Putin’s comments were too optimistic about the timeline, but scientists in many countries are indeed working on vaccines to treat cancer. Researchers are taking several approaches, some of which use the same messenger RNA (MRNA) technology used to create COVID-19 vaccines.

As previously reported, Moderna and Merck are developing an experimental mRNA vaccine for melanoma dubbed V940 (mRNA-4157). In a Phase II clinical trial, people with Stage III or IV melanoma who were randomized to the vaccine along with the immune checkpoint inhibitor Keytruda (pembrolizumab) after surgery had a 49% lower risk of recurrence and a 62% lower risk of distant metastasis compared with those who received Keytruda alone. The vaccine has now moved on to a Phase III trial.
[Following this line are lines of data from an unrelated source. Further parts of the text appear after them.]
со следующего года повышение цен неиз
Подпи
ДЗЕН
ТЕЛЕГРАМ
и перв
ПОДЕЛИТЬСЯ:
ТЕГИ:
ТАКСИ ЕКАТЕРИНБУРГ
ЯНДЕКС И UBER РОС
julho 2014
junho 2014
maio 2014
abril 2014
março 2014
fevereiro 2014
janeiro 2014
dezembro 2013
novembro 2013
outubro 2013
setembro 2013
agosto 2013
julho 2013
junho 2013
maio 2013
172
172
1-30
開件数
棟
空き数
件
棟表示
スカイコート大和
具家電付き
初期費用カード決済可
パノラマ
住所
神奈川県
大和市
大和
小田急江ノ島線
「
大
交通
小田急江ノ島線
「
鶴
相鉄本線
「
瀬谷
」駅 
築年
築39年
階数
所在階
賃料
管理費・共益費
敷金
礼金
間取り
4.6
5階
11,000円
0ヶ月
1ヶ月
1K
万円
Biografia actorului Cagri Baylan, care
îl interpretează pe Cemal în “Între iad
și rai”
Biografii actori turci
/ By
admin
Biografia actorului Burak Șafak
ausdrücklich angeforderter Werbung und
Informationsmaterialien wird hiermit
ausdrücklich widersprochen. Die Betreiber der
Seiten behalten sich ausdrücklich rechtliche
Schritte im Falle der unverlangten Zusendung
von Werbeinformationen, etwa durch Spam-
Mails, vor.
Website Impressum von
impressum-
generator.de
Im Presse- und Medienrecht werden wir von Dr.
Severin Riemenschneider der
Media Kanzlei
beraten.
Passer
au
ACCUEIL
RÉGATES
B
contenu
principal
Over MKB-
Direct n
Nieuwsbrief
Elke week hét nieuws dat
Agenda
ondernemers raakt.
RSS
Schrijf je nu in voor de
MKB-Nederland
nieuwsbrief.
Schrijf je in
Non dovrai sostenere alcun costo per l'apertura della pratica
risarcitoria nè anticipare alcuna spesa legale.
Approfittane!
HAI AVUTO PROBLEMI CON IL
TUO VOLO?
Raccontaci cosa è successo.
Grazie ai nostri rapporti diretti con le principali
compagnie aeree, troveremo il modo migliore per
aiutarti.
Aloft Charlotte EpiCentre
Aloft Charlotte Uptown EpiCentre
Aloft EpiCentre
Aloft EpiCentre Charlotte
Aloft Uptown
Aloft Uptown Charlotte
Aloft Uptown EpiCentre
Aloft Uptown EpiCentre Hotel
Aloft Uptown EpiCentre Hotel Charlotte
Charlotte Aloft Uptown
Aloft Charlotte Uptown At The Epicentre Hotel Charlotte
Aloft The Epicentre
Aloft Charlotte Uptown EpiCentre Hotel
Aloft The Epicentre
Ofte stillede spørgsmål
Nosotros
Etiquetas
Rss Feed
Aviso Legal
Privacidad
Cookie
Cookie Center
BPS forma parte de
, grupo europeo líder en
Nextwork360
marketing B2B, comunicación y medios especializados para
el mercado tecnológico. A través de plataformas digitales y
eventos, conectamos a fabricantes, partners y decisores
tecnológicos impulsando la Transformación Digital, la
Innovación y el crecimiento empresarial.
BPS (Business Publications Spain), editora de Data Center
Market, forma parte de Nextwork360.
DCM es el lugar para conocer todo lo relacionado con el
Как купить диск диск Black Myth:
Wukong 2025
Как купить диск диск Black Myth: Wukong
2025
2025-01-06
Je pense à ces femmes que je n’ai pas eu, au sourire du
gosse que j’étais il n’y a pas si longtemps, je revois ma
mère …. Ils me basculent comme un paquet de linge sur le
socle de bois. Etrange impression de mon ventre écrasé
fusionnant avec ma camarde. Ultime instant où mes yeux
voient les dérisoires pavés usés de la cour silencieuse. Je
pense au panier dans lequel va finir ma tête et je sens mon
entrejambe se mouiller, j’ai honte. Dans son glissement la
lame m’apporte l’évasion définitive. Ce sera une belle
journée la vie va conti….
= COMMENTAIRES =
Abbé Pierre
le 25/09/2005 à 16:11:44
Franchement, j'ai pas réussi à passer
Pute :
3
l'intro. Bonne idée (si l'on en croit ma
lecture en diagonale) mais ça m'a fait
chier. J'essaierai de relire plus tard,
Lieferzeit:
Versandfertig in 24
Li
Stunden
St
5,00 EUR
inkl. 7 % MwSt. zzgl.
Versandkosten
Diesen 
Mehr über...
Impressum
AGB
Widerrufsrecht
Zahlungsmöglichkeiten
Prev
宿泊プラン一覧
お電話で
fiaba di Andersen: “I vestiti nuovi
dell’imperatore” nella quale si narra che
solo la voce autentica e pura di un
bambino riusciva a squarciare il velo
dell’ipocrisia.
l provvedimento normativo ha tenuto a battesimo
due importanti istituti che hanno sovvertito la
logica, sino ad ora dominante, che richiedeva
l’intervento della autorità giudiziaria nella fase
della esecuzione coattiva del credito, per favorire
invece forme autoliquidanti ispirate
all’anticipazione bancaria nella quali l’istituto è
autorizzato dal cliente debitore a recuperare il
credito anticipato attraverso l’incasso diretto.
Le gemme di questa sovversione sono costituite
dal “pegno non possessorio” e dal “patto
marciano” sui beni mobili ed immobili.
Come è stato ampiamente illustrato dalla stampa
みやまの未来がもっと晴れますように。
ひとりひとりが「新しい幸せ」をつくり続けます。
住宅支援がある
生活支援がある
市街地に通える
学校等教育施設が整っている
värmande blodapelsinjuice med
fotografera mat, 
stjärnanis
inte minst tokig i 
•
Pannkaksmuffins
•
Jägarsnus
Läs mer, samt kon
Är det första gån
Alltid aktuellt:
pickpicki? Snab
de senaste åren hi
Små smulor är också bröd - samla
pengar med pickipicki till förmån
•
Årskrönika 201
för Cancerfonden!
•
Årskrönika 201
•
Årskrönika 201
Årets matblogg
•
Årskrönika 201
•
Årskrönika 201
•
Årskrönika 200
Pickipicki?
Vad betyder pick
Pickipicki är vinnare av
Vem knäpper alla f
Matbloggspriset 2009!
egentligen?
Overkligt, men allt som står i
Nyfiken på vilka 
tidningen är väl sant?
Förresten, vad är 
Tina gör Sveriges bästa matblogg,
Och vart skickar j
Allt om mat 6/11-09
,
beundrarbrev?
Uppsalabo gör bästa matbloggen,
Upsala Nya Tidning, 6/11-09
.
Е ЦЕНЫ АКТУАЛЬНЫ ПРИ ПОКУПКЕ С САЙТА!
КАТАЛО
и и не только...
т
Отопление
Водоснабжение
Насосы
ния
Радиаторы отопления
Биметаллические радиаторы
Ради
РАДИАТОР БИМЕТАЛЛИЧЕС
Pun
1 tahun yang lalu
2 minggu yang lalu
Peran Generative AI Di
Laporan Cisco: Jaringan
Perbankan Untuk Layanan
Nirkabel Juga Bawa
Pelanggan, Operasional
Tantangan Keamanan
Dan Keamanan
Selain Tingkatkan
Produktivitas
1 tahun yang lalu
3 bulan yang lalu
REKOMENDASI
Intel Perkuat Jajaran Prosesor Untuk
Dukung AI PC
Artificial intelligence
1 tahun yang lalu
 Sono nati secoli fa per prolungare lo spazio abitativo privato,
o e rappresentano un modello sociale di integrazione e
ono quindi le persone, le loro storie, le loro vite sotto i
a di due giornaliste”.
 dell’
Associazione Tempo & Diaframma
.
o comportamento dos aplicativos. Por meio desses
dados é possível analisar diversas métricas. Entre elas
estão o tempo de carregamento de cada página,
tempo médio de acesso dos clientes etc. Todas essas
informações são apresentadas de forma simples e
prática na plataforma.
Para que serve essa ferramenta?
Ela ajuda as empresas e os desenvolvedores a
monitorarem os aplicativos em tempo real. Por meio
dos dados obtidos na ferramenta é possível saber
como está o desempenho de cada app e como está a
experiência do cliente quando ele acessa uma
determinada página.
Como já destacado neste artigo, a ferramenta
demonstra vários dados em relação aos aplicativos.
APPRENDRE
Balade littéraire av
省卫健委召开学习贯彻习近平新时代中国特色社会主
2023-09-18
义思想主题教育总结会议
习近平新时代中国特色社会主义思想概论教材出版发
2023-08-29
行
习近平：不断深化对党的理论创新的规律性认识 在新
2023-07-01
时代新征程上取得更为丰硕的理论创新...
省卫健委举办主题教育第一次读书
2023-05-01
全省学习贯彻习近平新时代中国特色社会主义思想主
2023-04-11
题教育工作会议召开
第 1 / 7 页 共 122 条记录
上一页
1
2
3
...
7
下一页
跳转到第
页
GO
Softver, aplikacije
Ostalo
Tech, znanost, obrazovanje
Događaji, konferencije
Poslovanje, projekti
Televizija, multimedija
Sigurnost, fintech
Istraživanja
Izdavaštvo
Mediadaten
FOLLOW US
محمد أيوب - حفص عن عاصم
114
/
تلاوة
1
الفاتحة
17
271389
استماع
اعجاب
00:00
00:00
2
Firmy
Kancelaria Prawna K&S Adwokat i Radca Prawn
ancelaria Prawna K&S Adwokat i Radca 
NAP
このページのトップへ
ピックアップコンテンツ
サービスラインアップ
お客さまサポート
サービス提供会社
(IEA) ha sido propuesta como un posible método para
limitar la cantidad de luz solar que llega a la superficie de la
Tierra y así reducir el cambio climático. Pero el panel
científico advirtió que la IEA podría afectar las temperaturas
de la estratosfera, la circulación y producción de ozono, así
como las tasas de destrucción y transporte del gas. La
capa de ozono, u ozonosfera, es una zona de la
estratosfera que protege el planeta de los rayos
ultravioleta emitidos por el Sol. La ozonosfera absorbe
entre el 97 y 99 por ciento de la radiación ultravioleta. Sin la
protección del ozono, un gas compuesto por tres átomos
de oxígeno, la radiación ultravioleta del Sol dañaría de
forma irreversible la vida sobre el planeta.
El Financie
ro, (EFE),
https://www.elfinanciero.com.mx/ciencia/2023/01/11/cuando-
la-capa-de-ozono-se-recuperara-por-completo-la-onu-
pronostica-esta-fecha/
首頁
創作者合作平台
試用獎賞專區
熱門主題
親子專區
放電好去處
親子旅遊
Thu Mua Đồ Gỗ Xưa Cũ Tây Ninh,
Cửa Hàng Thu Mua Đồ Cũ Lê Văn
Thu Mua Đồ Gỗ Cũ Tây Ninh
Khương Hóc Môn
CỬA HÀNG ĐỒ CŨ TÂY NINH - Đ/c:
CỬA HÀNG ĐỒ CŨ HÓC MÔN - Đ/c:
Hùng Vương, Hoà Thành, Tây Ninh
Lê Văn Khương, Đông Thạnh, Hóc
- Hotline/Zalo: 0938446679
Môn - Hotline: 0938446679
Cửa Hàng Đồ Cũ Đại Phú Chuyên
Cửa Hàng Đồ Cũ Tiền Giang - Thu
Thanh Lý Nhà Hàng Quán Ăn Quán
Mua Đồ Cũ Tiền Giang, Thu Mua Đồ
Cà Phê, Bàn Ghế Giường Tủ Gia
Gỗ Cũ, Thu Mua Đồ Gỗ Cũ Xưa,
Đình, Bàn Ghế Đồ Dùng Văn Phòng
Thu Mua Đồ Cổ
Similarly, BioNTech—Pfizer’s COVID vaccine partner—and Roche/Genentech are evaluating an mRNA vaccine known as autogene cevumeran for pancreatic cancer. In a small Phase I trial, patients who received the vaccine with the checkpoint inhibitor Tecentriq (atezolizumab) and chemotherapy after surgery had a lower-than-expected rate of recurrence.

These are both personalized cancer vaccines designed to target an individual’s specific cancer. Scientists genetically sequence a sample from a patient’s tumor and identify neoantigens (abnormal proteins) that are most likely to trigger an immune response. While mRNA COVID vaccines deliver genetic blueprints for the SARS-CoV-2 coronavirus spike protein, cancer vaccines contain DNA for the selected neoantigens.

Researchers are also exploring vaccines that train the immune system to recognize common cancer antigens. These “off the shelf” vaccines do not have to be customized for each patient, thereby saving time and money. An experimental vaccine that targets HER2 showed promising activity in a Phase I study of patients with advanced breast cancer.

All these vaccines are intended for people who already have cancer. But more traditional vaccines can prevent cancer from arising in the first place.

The Gardasil 9 vaccine protects against nine types of human papillomavirus (HPV) that cause genital warts or cervical, anal or oral cancer. The vaccine is recommended for both girls and boys ages 9 to 12, with catch-up vaccination through age 26. But some older people can still benefit, and the Food and Drug Administration has approved Gardasil 9 for those up to age 45.

There is also a vaccine to prevent hepatitis B virus (HBV) infection, which over time can lead to cirrhosis and hepatocellular carcinoma, the most common type of liver cancer. The vaccine is included in the routine immunization schedule for infants, and the Centers for Disease Control and Prevention now recommends vaccination for all children, adolescents and adults, not only those considered to be at higher risk.